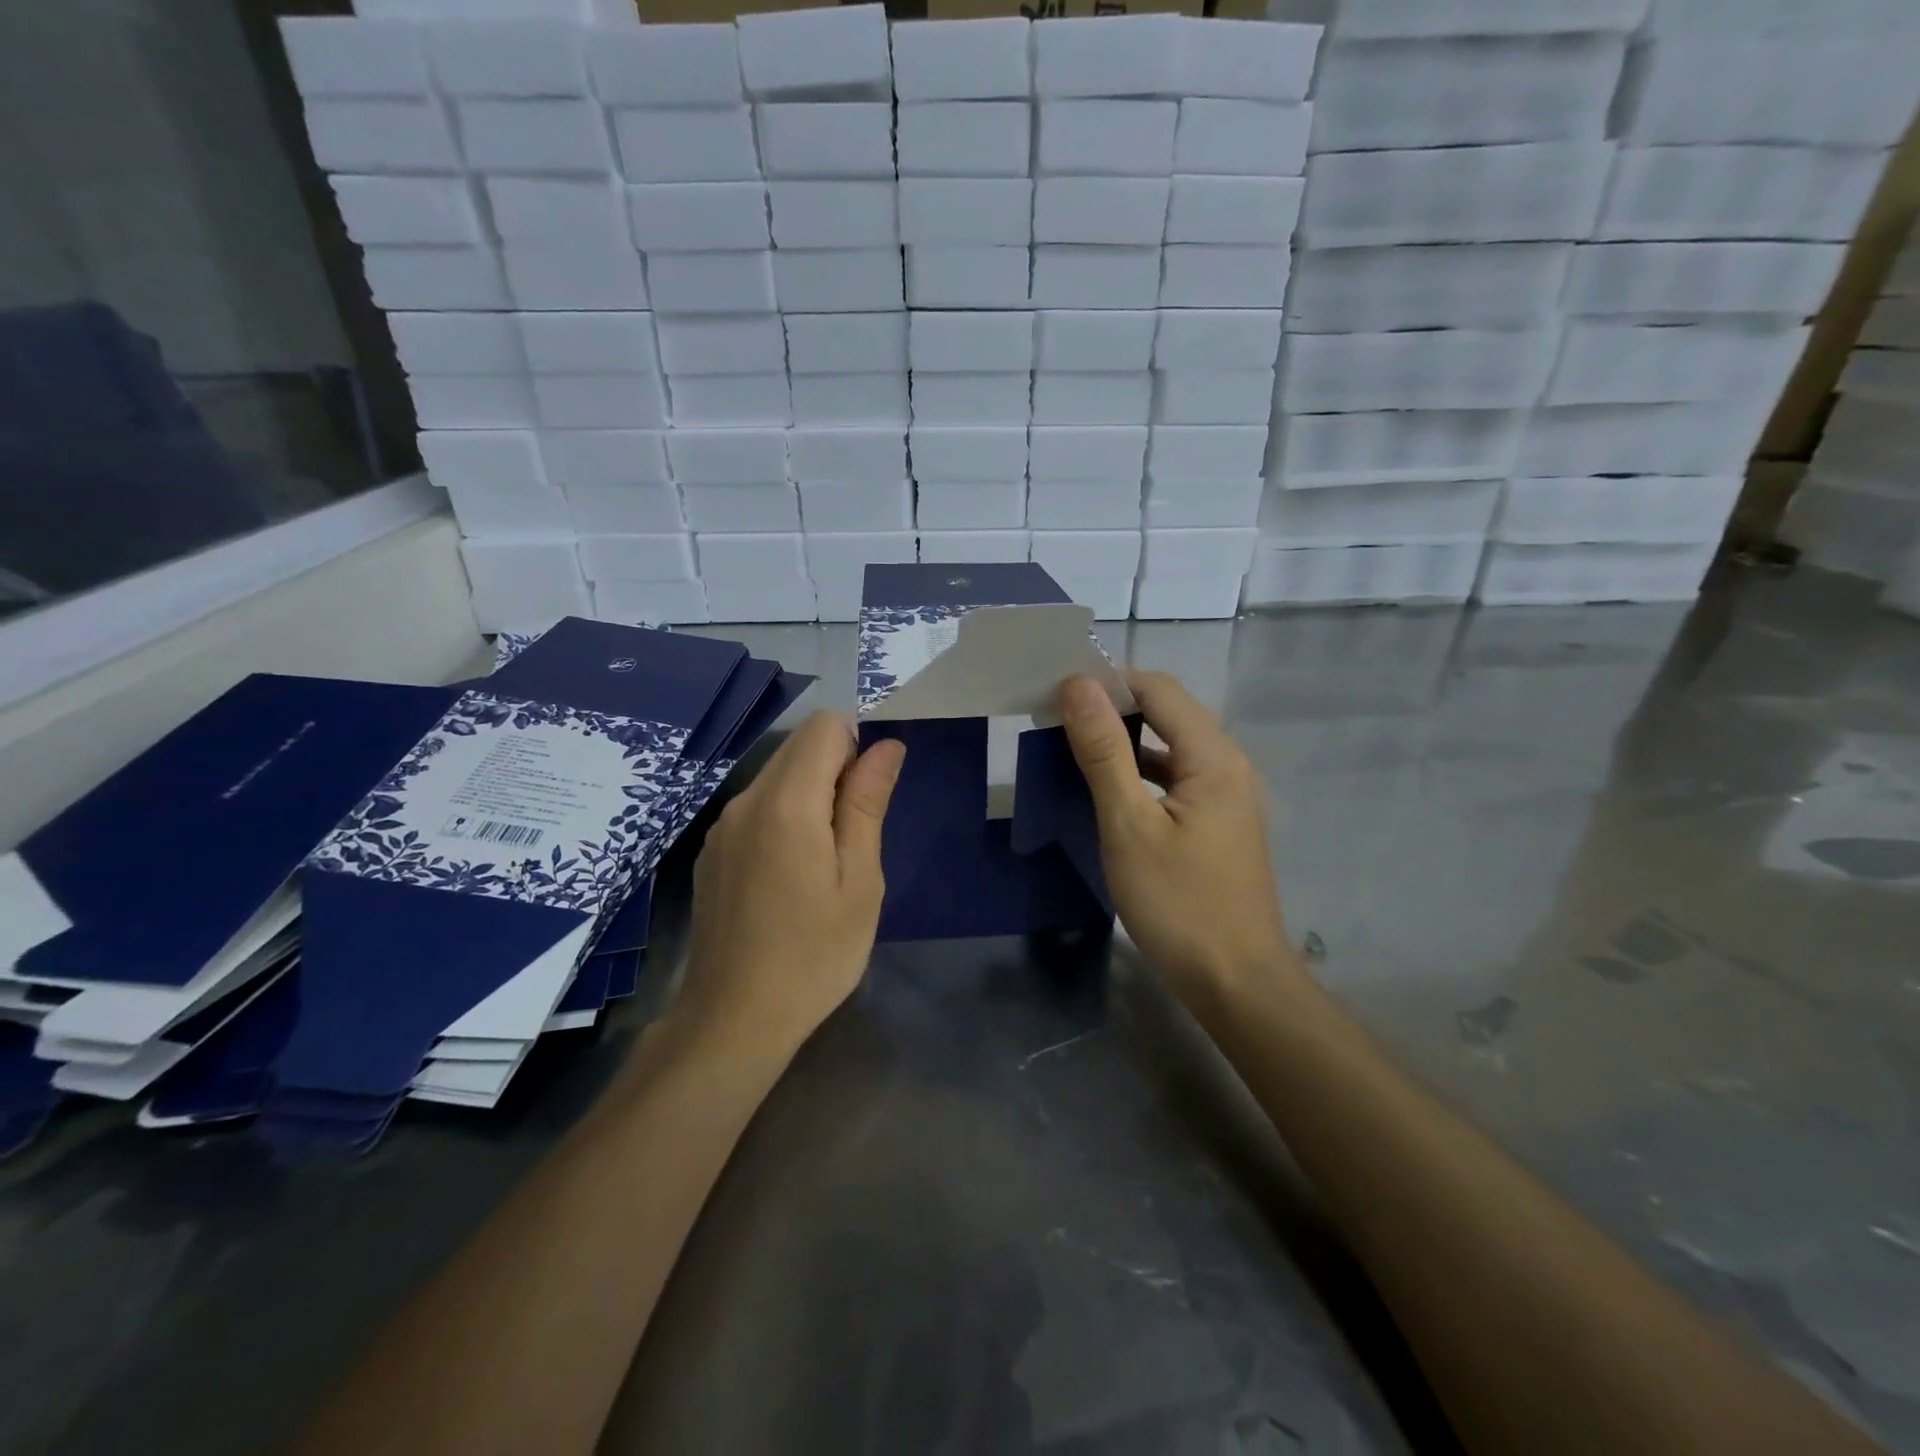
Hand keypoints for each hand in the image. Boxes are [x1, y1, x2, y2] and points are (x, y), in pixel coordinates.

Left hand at [680, 711, 904, 1051]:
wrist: (734, 1019)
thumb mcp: (860, 881)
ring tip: (823, 863)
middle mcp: (745, 800)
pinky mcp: (711, 850)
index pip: (824, 726)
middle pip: (799, 747)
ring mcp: (722, 826)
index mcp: (786, 803)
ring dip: (810, 796)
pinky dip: (783, 818)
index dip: (857, 747)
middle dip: (835, 771)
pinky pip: (756, 808)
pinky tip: (789, 877)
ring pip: (777, 777)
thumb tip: (886, 746)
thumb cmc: (814, 954)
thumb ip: (867, 803)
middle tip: (852, 839)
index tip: (867, 800)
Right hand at [1058, 672, 1300, 1015]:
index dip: (1107, 682)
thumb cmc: (1179, 904)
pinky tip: (1109, 788)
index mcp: (1214, 756)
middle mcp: (1229, 764)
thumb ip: (1104, 751)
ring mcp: (1228, 794)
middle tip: (1057, 721)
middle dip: (1113, 708)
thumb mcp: (1129, 825)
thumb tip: (1078, 686)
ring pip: (1171, 745)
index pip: (1158, 688)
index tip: (1056, 696)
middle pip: (1168, 711)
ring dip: (1124, 740)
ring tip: (1073, 748)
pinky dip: (1140, 771)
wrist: (1236, 982)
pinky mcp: (1220, 822)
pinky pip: (1177, 776)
********************
▸ **Task requirements**:
Count the lines of the data that hold the string "middle", and give that number as the entire reply.

▸ **Exercise output**:
8